## SOURCE TEXT:
· · ·

Fatigue has been extensively associated with poorer health-related quality of life in SLE patients. Accordingly, we detected statistically significant lower scores in quality-of-life dimensions related to physical impairment in SLE patients; results in physical summary components, bodily pain and general health were statistically significantly different in the SLE group when compared to the MDD group and control subjects. MDD patients, however, presented significant levels of pain, reduced PSC, and general health scores different from healthy controls.
Other dimensions expressed in mental summary components (social functioning, mental health, and role limitations due to emotional problems), while showing significant impairment in SLE patients, presented lower scores in the MDD group when compared to the control population (Table 5).
5.4. Fatigue, Anxiety, and Depression (Table 6)
Table 6.
Total n = 148 |
SLE (1) n = 50 |
Depression (2) n = 45 |
Controls (3) n = 53 |
P | Post hoc analysis | |
---|---|---|---|---|---|---|
HADS-Da | 6.4 (4.5) | 6.7 (5.0) | 8.4 (4.0) | 4.5 (3.5) | 0.000b | 2, 1 > 3 |
HADS-Aa | 8.8 (4.6) | 8.5 (4.8) | 11.4 (3.7) | 6.8 (4.1) | 0.000b | 2 > 1, 3 |
aMean (standard deviation); bANOVA.
Loss of energy or exhaustion can characterize fatigue and also be regarded as a depressive symptom. In the present study, measures of depression were obtained using HADS depression subscale in the three groups of participants, and they revealed the occurrence of similar depressive symptoms in SLE patients and MDD patients (6.7 ± 5.0 and 8.4 ± 4.0, resp.), which are significantly higher than in the normal population. Anxiety presented higher scores in MDD patients (11.4 ± 3.7), which are statistically significantly different from the SLE and control groups.
5.5. Lack of Correlations between Clinical SLE Evaluation and Severity of Fatigue (Table 7)
Table 7.
FSS | |
---|---|
SLEDAI | −100 |
SLICC | 0.043 |
Clinical indexes used to assess disease activity and damage in SLE patients did not present significant associations with fatigue severity, failing to translate subjective patients' complaints into clinical standardized evaluation.
6. Discussion
The spectacular progress in our understanding of the molecular and genetic basis of disease is transforming clinical practice and the nature of patient-physician interaction. Indeed, distracted by the panoply of biological markers at his/her disposal, the clinician may miss subjective symptoms of relevance to the development of disease. Fatigue, anxiety, and depression fall in the category of subjective symptoms that may escape the attention of clinicians and patients. Because of their impact in the course of a chronic disease such as SLE, such symptoms will become of increasing clinical and social value as the concept of health itself changes. As emphasized by others, “health is about more than avoiding death” [1].

· · ·

## STUDY MATERIAL:
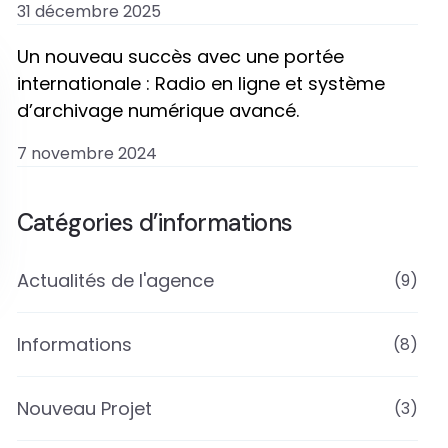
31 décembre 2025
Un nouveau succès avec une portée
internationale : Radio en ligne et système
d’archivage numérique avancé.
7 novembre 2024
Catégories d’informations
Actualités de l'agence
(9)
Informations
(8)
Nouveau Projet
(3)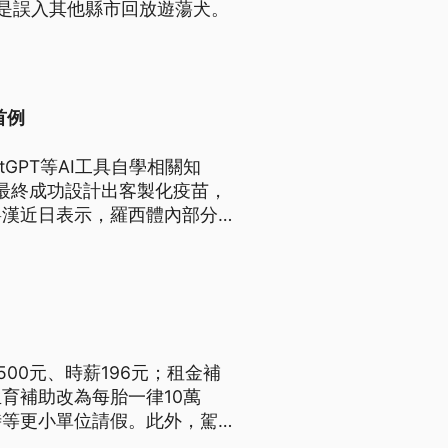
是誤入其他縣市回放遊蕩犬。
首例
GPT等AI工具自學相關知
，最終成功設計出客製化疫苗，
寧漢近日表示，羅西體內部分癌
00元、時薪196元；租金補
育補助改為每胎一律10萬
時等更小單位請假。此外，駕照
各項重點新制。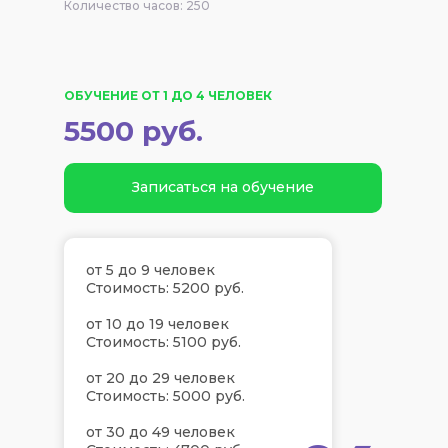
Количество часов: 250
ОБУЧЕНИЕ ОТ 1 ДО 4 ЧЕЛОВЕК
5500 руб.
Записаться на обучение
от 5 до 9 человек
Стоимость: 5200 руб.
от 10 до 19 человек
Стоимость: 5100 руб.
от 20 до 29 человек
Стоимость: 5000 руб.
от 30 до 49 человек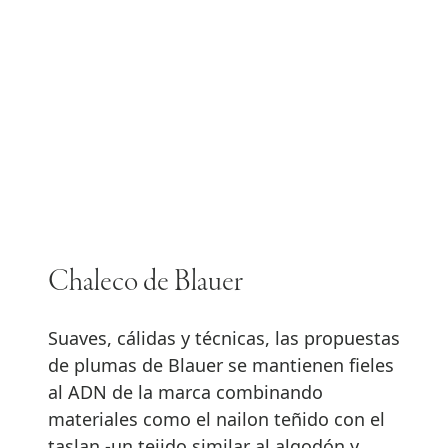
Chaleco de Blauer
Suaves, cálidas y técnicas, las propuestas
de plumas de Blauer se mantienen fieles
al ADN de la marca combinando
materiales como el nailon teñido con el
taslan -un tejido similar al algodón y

· · ·

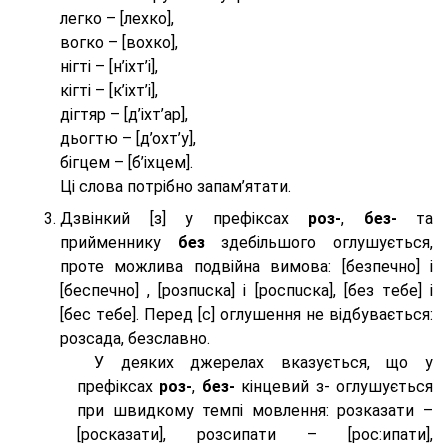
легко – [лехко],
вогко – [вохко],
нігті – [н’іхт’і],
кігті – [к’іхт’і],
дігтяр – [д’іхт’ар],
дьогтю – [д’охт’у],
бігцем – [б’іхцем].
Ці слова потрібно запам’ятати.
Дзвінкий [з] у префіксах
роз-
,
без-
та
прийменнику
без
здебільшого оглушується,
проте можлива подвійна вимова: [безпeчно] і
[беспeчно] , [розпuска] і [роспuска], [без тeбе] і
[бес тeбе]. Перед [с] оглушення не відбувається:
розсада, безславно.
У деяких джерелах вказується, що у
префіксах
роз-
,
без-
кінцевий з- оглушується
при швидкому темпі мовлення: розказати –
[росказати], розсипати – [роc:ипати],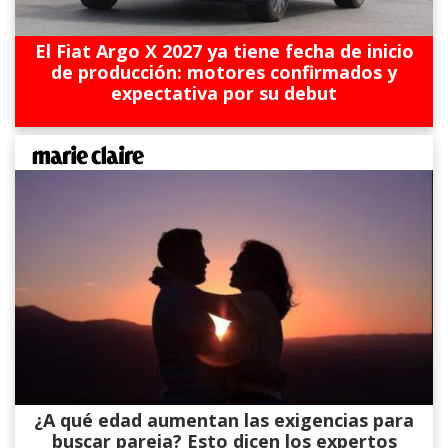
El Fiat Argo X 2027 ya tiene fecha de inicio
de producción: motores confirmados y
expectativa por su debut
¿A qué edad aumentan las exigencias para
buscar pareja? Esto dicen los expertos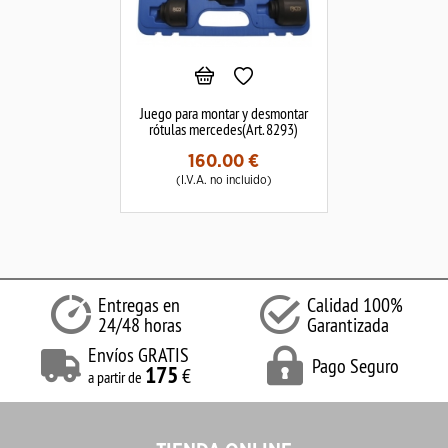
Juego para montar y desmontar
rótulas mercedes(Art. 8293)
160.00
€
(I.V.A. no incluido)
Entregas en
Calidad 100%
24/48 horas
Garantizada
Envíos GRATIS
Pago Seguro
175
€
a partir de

· · ·

## TASK TO COMPLETE:
Name every symptom that the source text on fatigue in SLE places in the category of subjective symptoms that may escape the attention of clinicians and patients.

## OUTPUT FOR THIS TASK:
Fatigue, anxiety, depression